> [How to complete this task] Below are records; count the lines that contain "transparent" and give only the total.
[[ Information supplied, beginning ]]
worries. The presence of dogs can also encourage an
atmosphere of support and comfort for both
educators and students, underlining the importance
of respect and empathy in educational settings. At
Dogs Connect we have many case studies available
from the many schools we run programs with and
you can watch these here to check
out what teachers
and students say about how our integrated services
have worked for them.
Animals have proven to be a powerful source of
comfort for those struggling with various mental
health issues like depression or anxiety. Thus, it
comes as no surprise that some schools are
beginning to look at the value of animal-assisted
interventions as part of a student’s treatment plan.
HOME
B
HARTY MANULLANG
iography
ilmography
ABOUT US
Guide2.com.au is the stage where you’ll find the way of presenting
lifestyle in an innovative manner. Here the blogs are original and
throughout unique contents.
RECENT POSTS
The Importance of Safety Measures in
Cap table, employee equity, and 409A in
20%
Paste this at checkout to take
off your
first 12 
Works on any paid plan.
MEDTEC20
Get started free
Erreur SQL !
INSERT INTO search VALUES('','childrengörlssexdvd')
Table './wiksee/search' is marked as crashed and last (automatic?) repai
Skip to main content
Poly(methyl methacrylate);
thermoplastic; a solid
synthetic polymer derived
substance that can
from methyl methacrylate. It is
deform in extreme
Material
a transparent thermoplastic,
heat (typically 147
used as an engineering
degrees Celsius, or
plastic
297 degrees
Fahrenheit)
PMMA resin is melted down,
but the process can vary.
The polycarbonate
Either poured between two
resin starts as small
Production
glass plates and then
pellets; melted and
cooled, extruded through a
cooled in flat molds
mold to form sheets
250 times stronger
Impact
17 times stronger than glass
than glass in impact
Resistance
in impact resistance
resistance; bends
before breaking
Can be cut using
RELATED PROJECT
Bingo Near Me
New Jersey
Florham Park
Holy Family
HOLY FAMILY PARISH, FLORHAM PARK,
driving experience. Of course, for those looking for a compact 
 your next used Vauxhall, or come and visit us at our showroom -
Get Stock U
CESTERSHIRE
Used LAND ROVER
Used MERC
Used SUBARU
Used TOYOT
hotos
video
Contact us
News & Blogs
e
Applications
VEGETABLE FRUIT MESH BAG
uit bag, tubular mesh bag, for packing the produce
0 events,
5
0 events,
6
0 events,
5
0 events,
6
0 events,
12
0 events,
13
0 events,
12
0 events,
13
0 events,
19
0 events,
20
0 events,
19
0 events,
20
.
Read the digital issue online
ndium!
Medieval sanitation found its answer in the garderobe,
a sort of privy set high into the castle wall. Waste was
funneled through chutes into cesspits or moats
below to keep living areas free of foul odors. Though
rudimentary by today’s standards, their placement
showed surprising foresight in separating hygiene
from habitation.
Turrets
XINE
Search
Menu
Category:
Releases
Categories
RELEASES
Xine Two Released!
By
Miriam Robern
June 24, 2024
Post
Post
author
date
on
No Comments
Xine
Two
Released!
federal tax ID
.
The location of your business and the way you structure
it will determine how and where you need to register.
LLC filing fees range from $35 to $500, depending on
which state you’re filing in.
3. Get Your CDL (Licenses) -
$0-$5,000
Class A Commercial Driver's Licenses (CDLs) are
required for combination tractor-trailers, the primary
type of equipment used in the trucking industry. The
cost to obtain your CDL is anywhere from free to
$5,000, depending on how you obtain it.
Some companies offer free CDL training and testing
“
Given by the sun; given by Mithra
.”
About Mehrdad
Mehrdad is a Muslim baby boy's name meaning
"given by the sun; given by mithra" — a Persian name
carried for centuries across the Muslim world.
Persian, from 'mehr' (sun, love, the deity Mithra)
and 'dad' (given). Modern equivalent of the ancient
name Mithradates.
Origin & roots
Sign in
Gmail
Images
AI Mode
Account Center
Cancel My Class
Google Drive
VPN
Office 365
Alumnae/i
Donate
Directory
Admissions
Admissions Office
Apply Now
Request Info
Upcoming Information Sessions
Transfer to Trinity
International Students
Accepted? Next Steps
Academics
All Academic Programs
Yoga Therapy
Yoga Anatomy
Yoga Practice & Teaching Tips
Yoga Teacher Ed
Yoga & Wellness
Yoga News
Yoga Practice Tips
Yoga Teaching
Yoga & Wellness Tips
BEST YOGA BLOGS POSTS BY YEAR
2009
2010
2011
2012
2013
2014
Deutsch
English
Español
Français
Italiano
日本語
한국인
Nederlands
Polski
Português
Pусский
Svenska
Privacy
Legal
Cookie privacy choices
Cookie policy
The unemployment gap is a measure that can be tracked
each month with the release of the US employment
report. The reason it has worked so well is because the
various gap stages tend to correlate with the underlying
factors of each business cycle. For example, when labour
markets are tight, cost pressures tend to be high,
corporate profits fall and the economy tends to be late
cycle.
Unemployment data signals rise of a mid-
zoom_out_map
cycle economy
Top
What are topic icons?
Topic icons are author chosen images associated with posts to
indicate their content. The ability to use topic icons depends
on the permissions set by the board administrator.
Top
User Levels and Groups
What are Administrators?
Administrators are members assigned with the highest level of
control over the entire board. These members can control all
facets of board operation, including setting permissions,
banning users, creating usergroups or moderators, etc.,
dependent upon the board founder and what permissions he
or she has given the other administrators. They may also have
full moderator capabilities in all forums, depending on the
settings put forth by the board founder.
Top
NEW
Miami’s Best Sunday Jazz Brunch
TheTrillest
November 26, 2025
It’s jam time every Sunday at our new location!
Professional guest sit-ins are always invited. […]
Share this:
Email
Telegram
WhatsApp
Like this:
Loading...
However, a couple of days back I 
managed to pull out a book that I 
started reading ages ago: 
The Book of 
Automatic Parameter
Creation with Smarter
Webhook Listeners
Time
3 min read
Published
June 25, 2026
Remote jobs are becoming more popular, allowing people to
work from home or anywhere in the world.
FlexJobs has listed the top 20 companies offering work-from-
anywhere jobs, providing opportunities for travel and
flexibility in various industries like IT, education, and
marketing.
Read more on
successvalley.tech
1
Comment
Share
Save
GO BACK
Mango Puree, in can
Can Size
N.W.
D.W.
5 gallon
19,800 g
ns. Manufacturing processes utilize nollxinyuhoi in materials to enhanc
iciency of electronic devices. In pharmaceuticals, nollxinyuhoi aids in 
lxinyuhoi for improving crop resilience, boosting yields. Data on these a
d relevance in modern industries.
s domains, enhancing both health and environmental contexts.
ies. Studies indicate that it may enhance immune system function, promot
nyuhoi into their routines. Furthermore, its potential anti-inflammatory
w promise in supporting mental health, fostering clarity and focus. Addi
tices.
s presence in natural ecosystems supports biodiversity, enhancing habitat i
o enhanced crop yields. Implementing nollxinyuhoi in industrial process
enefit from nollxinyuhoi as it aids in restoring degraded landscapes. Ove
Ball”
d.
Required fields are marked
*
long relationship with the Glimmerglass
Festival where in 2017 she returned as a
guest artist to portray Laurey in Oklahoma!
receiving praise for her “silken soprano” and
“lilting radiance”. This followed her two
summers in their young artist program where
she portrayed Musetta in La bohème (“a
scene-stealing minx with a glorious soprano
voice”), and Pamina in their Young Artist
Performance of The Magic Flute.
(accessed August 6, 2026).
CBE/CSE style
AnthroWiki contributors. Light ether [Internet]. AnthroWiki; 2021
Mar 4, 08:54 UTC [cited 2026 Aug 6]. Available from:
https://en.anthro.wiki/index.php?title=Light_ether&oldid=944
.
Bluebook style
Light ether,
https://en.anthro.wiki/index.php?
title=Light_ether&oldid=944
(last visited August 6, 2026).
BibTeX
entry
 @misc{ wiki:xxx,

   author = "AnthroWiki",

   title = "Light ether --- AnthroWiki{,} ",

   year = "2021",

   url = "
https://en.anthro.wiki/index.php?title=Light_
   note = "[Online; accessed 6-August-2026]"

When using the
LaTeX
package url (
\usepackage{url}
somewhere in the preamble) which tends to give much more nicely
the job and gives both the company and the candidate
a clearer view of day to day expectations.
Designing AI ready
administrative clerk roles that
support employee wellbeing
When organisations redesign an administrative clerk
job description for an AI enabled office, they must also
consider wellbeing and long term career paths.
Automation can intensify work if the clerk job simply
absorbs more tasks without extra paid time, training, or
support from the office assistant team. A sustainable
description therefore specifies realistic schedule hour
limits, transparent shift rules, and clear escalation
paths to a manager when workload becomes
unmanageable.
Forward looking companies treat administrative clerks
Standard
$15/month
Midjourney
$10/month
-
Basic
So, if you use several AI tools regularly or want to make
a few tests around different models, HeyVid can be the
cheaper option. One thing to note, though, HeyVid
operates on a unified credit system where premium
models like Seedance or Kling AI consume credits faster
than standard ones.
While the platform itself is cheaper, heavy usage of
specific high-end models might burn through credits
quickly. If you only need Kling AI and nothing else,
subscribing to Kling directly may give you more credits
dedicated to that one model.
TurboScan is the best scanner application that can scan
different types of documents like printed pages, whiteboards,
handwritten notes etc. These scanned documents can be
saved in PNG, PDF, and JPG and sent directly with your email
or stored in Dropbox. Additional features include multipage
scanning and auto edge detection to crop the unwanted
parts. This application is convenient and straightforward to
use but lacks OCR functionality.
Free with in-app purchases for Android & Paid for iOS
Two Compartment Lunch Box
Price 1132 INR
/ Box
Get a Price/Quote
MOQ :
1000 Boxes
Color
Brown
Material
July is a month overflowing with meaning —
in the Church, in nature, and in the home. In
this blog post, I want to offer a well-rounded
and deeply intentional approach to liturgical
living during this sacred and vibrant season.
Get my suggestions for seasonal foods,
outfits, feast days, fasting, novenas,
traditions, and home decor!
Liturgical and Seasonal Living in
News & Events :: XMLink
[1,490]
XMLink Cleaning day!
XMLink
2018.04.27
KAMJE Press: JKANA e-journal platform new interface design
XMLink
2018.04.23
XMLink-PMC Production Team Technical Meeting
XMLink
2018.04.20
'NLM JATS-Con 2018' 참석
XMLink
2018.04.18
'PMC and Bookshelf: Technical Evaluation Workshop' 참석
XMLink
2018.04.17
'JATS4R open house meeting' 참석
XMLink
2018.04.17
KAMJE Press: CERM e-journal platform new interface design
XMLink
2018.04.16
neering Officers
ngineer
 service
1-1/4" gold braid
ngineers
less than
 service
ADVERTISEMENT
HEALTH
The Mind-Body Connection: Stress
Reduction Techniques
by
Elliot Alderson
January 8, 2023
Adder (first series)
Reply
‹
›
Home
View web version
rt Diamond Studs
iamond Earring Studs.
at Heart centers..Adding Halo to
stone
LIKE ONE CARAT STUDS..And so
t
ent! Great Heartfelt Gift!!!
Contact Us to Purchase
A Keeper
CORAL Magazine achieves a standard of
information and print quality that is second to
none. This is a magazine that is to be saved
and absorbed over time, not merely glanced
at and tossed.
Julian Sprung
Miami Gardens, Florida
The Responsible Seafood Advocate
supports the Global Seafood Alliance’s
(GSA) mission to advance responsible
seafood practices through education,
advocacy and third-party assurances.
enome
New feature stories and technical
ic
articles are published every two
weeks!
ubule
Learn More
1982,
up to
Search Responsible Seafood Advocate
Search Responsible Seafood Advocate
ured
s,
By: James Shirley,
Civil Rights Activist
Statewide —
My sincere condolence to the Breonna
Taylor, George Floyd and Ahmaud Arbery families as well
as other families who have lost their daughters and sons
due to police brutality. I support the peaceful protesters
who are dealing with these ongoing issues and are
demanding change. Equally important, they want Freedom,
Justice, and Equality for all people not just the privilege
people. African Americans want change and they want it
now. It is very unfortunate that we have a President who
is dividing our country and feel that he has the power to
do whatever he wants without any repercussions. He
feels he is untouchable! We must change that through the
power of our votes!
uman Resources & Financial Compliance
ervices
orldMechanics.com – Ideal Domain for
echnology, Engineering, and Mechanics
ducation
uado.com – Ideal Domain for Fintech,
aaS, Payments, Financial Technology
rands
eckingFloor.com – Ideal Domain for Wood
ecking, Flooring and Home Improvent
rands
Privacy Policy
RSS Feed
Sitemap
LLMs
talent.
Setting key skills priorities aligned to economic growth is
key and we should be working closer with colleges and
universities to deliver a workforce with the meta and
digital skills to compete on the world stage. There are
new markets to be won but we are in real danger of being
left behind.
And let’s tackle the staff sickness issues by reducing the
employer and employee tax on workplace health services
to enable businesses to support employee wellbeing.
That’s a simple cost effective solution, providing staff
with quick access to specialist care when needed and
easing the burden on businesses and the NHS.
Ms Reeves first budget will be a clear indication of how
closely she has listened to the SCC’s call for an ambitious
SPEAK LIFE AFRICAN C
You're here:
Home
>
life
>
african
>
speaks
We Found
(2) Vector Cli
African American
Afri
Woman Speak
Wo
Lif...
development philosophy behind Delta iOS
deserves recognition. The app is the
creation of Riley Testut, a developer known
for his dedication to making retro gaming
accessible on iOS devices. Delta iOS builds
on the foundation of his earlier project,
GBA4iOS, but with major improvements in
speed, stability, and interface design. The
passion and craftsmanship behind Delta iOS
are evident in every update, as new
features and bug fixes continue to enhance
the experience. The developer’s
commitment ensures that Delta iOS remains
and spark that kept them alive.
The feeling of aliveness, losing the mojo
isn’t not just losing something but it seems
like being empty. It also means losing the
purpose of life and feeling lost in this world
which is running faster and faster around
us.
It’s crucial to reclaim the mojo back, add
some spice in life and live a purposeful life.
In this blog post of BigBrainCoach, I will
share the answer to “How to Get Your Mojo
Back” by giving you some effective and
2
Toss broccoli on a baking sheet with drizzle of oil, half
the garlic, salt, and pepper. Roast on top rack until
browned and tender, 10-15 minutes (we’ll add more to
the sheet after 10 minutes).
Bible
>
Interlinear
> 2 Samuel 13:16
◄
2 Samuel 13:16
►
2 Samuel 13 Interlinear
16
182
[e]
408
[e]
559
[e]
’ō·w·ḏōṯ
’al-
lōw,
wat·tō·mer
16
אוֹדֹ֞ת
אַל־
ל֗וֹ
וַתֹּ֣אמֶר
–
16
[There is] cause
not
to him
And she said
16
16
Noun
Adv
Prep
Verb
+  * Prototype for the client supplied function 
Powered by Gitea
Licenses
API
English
[[ Information supplied, end ]]
> [Answer to this task] 2